---- Supplied material

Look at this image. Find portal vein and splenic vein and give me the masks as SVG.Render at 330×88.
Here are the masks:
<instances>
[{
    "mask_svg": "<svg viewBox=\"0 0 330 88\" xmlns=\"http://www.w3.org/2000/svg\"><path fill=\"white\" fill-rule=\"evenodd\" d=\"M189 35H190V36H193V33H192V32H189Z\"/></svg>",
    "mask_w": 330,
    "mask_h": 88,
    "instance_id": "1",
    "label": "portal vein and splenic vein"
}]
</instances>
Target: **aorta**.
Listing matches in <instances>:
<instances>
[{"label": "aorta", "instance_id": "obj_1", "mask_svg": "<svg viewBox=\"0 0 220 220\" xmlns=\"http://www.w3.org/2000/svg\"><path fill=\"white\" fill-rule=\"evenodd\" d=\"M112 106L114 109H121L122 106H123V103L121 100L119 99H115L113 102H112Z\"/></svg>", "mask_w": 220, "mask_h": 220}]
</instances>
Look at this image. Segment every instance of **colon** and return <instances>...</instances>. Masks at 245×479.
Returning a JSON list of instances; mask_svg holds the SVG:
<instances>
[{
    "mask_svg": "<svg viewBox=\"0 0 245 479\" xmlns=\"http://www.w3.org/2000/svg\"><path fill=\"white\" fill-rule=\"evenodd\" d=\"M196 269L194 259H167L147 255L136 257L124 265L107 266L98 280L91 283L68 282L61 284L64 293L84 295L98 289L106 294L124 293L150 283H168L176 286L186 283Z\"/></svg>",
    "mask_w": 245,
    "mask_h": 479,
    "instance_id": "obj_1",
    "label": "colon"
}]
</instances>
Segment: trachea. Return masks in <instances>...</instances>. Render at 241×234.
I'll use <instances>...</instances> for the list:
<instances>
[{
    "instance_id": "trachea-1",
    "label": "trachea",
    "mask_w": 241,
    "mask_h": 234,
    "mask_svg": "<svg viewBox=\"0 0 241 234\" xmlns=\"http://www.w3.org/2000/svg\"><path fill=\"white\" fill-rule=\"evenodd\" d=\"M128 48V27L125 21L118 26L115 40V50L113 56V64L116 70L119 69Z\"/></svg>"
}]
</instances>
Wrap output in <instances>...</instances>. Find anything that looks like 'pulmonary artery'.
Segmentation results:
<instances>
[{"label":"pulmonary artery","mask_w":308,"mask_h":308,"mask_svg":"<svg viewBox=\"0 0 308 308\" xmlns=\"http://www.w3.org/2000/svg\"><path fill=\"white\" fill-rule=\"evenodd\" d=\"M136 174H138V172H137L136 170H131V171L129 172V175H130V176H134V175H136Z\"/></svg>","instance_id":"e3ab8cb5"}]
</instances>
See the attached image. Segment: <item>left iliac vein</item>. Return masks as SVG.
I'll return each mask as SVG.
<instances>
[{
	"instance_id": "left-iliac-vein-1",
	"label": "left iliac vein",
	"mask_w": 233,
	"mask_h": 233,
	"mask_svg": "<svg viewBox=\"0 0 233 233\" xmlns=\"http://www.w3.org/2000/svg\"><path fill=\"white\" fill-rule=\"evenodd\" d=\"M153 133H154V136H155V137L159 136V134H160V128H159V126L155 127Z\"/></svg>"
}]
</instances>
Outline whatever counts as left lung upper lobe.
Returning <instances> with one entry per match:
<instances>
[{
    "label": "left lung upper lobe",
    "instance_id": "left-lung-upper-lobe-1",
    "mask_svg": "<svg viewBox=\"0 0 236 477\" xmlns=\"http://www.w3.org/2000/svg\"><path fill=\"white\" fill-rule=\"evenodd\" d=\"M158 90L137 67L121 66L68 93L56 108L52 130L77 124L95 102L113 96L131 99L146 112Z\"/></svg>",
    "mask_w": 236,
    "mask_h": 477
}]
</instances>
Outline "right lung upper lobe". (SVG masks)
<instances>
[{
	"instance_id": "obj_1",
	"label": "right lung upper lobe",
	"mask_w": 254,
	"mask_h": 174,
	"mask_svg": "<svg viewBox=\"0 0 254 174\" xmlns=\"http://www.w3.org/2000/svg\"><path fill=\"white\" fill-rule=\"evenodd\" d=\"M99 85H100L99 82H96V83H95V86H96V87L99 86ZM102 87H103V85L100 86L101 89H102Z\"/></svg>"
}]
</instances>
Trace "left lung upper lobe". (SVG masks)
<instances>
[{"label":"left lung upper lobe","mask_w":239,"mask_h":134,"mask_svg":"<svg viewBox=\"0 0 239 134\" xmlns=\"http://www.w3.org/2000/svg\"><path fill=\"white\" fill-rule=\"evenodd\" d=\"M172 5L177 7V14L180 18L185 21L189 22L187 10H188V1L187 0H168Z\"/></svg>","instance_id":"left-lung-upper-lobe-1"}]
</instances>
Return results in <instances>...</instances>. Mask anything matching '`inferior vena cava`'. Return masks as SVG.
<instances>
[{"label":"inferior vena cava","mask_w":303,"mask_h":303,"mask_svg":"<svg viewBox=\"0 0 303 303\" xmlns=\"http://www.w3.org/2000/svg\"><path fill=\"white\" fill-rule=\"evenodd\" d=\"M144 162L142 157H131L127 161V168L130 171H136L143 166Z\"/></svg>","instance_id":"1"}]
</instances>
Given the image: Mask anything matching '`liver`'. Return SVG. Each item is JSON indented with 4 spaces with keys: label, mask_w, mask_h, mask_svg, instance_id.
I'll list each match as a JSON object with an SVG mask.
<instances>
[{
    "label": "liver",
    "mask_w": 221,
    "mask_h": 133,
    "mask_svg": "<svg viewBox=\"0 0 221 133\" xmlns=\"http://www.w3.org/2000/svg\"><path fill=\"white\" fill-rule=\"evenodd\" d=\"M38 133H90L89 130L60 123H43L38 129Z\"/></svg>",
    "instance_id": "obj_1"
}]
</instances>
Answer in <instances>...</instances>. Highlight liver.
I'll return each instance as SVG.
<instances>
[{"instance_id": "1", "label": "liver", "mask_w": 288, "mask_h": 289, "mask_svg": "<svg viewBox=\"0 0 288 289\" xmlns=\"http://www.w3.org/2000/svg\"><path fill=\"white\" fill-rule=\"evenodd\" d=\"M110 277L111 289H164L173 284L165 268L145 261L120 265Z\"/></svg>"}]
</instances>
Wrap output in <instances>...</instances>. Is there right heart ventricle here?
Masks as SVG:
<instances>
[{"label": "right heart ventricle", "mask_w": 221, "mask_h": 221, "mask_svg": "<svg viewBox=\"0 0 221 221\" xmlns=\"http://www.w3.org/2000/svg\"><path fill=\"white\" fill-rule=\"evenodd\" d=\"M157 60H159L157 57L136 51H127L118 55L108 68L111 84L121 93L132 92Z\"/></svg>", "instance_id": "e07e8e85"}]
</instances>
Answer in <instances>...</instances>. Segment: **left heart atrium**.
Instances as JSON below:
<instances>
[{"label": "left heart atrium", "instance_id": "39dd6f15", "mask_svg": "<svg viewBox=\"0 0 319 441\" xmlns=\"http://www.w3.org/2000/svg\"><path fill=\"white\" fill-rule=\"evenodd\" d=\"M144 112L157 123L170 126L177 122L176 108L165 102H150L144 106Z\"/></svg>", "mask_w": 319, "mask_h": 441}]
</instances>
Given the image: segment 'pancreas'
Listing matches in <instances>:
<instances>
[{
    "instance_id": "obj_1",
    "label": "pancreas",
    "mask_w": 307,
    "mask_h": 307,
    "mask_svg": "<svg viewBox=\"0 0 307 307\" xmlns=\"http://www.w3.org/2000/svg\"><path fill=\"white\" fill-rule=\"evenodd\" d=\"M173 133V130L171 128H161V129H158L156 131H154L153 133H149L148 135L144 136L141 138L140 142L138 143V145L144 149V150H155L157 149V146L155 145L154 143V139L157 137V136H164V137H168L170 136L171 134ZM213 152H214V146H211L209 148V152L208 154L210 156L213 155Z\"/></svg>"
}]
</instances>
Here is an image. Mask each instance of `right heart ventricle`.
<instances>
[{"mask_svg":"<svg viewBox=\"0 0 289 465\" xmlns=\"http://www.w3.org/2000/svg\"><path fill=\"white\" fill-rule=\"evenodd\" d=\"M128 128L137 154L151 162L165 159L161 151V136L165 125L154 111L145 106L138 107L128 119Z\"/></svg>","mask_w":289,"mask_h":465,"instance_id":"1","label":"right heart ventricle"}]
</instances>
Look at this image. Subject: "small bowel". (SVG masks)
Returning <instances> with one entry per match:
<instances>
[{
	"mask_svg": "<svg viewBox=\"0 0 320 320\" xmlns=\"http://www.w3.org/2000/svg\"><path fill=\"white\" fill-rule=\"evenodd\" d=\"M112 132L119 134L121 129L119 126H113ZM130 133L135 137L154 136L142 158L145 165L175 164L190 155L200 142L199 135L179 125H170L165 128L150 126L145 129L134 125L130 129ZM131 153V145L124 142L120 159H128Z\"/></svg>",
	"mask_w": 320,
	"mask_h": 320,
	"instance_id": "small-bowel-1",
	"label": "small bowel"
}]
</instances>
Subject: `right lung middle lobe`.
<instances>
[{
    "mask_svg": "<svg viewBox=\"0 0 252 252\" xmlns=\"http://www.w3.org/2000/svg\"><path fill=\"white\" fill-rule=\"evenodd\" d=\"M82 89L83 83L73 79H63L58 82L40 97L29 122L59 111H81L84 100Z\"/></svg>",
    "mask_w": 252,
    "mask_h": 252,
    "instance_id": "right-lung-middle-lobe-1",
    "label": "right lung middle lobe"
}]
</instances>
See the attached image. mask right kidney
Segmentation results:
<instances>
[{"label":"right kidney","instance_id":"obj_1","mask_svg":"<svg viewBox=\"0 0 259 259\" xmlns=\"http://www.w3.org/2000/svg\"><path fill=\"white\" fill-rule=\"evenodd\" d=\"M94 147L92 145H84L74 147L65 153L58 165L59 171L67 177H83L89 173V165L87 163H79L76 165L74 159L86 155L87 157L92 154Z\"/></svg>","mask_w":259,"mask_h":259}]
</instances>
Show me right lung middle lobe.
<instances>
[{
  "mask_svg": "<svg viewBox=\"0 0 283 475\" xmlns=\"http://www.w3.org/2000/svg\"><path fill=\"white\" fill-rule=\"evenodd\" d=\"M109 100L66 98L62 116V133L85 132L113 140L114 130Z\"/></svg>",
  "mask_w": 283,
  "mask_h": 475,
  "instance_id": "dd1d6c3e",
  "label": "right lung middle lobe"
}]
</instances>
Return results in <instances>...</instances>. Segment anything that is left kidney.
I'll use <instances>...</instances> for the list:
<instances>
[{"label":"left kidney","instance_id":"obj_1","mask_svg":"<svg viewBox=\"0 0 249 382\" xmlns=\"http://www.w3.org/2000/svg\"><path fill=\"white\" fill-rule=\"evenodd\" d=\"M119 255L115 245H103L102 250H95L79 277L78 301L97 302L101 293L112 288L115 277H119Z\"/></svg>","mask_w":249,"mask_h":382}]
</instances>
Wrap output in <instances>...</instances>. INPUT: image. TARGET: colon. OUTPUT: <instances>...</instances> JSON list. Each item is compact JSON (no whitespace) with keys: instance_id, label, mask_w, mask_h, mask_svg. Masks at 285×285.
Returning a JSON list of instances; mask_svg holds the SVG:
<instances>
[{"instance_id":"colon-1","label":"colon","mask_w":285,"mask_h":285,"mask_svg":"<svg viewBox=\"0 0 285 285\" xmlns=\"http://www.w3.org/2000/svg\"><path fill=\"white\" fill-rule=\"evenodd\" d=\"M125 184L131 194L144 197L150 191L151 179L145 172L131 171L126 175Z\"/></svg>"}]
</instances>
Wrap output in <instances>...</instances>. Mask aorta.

--------

> Stated task: Gather every line of the records above that contains the word "Wrap", copying each one in full.

> Expected output:
Wrap output in <instances>...</instances>. Find anything that looks like 'pulmonary artery'.
Wrap output in <instances>...</instances>. Is there right heart ventricle here?
Wrap output in <instances>...</instances>. INPUT: image. TARGET: colon. OUTPUT: <instances>...</instances> JSON list. Each item is compact JSON (no whitespace) with keys: instance_id, label, mask_w, mask_h, mask_svg. Masks at 285×285.
Wrap output in <instances>...</instances>. Mask aorta.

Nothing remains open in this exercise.